◆ PROBLEM STATEMENT: Among the lines below, a stretch begins at the one with "батареи и двигатели, которые" and ends at the one with "Офицерские чемоданчики". Repeat that stretch exactly, ends included.

Stored items
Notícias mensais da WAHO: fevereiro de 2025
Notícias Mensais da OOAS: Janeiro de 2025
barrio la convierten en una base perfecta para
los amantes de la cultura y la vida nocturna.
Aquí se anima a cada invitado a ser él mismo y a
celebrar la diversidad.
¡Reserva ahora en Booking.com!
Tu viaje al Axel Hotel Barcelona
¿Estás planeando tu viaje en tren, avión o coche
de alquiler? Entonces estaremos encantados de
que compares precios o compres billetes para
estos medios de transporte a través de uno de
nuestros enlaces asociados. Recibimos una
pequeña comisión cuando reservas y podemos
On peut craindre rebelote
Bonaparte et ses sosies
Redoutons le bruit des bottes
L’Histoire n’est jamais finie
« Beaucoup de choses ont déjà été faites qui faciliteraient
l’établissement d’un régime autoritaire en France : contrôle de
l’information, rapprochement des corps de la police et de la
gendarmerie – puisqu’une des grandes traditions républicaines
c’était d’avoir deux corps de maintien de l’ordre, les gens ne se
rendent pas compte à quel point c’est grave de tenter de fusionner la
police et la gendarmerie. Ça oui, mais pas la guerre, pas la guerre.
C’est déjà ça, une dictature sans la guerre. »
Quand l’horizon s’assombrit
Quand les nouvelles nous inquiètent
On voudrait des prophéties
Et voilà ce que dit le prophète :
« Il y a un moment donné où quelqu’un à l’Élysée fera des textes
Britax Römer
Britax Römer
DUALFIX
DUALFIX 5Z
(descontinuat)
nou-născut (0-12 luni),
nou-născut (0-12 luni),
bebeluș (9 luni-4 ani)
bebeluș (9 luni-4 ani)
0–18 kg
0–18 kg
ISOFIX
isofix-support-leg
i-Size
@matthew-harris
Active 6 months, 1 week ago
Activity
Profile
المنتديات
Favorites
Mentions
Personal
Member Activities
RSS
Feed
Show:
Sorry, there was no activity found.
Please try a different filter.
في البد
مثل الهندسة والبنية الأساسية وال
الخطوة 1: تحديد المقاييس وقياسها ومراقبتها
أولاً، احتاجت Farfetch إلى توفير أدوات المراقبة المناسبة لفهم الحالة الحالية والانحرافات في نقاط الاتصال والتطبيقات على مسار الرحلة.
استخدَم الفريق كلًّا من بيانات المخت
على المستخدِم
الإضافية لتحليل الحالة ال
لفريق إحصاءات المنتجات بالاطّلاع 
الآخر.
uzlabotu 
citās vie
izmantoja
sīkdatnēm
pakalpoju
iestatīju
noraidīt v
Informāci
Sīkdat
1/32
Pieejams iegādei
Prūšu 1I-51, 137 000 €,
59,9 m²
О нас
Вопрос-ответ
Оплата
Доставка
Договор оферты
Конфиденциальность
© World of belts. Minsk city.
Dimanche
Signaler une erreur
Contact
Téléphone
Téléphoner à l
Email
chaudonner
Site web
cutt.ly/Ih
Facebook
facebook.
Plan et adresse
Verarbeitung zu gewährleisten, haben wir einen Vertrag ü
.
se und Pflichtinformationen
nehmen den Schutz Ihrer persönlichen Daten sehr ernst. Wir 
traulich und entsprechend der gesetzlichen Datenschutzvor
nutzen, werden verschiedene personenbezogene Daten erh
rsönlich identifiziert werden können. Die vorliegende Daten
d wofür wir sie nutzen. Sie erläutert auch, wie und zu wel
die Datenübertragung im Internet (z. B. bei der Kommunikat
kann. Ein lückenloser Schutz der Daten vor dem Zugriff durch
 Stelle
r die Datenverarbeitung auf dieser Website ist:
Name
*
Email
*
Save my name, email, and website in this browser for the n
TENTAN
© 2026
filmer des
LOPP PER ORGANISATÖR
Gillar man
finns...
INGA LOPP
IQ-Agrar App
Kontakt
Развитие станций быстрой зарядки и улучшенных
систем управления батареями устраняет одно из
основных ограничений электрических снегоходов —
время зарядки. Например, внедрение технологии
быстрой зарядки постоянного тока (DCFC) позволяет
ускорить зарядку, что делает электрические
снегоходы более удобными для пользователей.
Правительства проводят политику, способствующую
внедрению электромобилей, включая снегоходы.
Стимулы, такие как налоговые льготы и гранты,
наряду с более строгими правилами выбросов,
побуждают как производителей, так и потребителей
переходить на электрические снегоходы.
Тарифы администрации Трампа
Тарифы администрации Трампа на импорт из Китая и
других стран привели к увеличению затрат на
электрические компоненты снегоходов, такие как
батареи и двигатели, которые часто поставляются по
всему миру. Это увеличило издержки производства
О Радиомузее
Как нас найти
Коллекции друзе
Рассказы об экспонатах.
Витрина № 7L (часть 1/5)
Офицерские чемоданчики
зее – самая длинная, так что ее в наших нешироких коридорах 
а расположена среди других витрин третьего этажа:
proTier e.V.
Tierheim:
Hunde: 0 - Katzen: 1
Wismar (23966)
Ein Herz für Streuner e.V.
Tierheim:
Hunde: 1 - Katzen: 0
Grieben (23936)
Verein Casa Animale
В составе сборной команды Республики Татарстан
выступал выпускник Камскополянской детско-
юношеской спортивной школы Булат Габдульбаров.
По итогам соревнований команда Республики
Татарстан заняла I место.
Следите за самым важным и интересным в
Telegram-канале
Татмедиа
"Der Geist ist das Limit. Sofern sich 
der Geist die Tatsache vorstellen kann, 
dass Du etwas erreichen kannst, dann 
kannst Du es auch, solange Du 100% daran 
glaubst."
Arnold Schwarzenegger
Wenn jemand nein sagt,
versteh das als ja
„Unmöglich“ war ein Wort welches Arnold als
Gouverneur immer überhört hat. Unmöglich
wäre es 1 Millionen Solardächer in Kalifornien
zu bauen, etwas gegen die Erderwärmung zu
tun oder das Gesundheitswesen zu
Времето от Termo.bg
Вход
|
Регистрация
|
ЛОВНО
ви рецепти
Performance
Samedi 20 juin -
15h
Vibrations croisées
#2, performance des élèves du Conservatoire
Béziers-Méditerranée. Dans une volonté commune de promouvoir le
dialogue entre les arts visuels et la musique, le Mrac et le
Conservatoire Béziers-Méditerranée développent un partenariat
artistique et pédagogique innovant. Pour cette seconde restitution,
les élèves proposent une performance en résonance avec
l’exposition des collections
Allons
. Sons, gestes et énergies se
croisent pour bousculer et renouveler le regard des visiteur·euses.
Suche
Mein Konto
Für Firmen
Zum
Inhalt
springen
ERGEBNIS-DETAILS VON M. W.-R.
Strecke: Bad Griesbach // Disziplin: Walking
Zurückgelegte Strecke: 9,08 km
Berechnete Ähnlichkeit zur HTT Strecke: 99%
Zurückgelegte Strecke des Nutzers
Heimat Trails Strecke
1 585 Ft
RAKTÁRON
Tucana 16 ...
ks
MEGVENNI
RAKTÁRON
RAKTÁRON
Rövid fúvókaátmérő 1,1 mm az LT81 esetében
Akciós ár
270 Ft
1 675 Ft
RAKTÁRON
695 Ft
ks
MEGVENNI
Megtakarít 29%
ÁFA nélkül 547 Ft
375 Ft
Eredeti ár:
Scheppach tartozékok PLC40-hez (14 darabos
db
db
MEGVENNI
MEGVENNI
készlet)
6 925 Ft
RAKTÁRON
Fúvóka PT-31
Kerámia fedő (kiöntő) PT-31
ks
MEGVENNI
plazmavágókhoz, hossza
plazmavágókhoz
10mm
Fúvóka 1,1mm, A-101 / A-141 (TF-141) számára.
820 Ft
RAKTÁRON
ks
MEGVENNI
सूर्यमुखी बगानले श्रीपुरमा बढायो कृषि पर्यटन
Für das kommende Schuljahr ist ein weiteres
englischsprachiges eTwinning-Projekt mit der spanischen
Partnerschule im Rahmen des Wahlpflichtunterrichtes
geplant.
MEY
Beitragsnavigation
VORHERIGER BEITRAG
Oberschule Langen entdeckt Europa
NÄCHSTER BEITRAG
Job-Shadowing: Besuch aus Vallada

◆ WORKED SOLUTION:
батареи и двигатели, которые часто поставляются по
всему миру. Это увеличило издержки производства
О Радиомузее
Как нас найти
Коллекции друзе
Рассказы об экспонатах.
Витрина № 7L (часть 1/5)
Офицерские чемоданчики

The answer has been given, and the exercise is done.